§ **Task material**:
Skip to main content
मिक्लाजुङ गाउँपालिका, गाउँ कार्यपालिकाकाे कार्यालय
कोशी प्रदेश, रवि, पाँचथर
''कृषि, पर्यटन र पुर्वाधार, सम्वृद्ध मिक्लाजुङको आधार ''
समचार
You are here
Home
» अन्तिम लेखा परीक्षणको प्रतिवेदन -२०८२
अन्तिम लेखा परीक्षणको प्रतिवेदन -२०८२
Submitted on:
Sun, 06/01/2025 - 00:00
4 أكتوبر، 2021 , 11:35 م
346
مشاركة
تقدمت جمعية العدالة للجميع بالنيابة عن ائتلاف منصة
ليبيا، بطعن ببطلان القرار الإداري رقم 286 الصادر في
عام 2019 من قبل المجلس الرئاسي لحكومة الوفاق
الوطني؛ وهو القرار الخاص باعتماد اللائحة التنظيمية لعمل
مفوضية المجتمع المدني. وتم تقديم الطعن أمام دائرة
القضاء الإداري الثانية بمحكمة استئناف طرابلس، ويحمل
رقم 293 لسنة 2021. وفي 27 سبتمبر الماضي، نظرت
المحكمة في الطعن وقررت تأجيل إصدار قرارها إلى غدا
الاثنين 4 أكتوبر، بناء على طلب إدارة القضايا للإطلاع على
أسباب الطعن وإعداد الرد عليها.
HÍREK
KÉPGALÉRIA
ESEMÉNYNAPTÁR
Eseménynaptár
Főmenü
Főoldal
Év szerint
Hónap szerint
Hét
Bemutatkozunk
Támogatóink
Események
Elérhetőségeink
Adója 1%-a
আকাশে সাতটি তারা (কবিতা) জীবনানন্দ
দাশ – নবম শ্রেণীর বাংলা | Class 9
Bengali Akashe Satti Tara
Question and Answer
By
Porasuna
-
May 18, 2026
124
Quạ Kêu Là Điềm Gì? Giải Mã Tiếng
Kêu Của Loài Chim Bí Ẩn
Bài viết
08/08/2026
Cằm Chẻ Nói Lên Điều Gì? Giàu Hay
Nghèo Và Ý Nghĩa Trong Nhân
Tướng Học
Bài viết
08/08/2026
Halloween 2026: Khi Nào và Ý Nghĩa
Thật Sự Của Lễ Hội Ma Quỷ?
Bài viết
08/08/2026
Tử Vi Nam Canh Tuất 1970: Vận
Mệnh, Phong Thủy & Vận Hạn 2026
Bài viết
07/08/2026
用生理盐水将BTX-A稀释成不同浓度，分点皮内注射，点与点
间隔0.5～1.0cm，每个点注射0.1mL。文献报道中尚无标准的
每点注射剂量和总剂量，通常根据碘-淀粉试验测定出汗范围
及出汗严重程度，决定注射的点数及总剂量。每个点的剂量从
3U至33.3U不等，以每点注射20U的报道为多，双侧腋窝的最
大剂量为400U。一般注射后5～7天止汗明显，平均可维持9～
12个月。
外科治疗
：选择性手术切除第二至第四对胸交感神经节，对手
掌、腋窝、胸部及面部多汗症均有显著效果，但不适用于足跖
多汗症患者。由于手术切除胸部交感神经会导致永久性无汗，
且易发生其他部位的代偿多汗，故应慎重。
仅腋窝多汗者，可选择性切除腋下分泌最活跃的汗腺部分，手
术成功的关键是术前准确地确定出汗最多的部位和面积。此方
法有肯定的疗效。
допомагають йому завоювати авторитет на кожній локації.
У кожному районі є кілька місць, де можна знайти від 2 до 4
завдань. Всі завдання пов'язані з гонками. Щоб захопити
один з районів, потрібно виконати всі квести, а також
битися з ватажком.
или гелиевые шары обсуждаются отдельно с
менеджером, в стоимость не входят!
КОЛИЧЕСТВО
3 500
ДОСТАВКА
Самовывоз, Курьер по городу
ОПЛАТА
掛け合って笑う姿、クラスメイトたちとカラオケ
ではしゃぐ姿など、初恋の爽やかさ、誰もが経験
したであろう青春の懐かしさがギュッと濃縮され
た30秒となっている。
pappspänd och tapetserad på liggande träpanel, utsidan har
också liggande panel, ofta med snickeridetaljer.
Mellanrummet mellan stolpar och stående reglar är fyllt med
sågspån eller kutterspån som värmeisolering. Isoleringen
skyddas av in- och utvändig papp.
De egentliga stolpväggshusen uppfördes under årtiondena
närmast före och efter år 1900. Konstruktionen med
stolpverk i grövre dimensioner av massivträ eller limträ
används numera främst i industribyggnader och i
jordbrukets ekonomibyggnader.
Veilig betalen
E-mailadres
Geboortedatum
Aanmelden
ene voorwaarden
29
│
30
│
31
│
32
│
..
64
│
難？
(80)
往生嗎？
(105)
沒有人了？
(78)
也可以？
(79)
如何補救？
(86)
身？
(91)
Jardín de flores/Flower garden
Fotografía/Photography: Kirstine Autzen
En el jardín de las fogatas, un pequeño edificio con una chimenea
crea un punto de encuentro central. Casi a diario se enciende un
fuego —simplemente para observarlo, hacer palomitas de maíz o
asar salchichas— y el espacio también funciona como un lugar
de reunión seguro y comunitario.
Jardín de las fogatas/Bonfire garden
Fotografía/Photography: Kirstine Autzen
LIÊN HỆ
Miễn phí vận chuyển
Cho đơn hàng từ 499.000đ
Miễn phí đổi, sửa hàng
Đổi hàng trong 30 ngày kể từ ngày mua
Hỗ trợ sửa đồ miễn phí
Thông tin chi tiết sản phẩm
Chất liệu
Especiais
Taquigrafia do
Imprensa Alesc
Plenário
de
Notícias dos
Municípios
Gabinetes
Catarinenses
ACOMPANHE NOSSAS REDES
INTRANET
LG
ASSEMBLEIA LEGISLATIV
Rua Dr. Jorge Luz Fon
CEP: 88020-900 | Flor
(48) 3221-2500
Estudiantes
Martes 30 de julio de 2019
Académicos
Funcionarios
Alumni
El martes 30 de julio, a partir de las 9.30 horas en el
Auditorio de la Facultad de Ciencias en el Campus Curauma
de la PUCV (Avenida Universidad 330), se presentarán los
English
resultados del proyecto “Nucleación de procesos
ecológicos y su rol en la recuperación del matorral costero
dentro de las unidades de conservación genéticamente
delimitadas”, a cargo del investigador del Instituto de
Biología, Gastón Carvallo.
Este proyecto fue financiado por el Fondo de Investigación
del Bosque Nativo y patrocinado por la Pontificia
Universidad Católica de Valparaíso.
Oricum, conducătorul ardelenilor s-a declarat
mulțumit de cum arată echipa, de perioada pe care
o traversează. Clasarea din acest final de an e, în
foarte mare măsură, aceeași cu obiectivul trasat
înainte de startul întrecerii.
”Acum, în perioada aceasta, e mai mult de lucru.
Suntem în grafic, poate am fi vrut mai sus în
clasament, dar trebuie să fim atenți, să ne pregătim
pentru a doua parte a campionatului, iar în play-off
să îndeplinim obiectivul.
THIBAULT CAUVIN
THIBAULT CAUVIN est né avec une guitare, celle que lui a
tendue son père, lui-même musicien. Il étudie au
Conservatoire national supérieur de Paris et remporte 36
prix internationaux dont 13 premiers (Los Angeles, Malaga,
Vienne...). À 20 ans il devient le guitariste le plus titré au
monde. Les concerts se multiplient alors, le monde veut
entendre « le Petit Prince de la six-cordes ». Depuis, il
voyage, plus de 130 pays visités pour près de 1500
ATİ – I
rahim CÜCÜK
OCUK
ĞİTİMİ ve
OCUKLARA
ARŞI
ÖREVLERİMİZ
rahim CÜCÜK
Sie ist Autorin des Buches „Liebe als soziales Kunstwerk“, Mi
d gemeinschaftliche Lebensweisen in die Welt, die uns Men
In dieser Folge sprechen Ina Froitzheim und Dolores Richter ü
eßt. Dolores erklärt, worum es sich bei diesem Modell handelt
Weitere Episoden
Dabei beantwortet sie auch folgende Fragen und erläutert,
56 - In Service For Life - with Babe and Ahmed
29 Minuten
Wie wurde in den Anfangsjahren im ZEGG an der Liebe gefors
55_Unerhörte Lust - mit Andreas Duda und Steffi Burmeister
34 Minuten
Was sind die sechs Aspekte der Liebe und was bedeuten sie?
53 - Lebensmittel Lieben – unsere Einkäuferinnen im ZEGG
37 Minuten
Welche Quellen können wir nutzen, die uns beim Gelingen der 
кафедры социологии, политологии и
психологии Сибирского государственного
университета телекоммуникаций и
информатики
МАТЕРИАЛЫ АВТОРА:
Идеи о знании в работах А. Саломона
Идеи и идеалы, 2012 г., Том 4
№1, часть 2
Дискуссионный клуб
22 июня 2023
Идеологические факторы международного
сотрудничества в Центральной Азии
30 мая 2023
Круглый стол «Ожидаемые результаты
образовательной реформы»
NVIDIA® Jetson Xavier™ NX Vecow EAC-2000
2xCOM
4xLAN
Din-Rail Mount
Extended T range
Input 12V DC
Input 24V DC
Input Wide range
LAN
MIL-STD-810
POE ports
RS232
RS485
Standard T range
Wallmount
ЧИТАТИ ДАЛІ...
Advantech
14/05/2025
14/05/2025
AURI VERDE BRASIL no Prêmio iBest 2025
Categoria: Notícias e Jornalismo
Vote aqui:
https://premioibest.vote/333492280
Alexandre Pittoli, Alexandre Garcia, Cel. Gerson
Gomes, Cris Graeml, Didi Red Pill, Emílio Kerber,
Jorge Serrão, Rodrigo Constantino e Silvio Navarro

§ **Task instructions**: Select every line in the records above that contains the word "القرار".

§ **Task output**:
ليبيا، بطعن ببطلان القرار الإداري رقم 286 الصادر في
الوطني؛ وهو القرار الخاص باعتماد اللائحة التنظيمية لعمل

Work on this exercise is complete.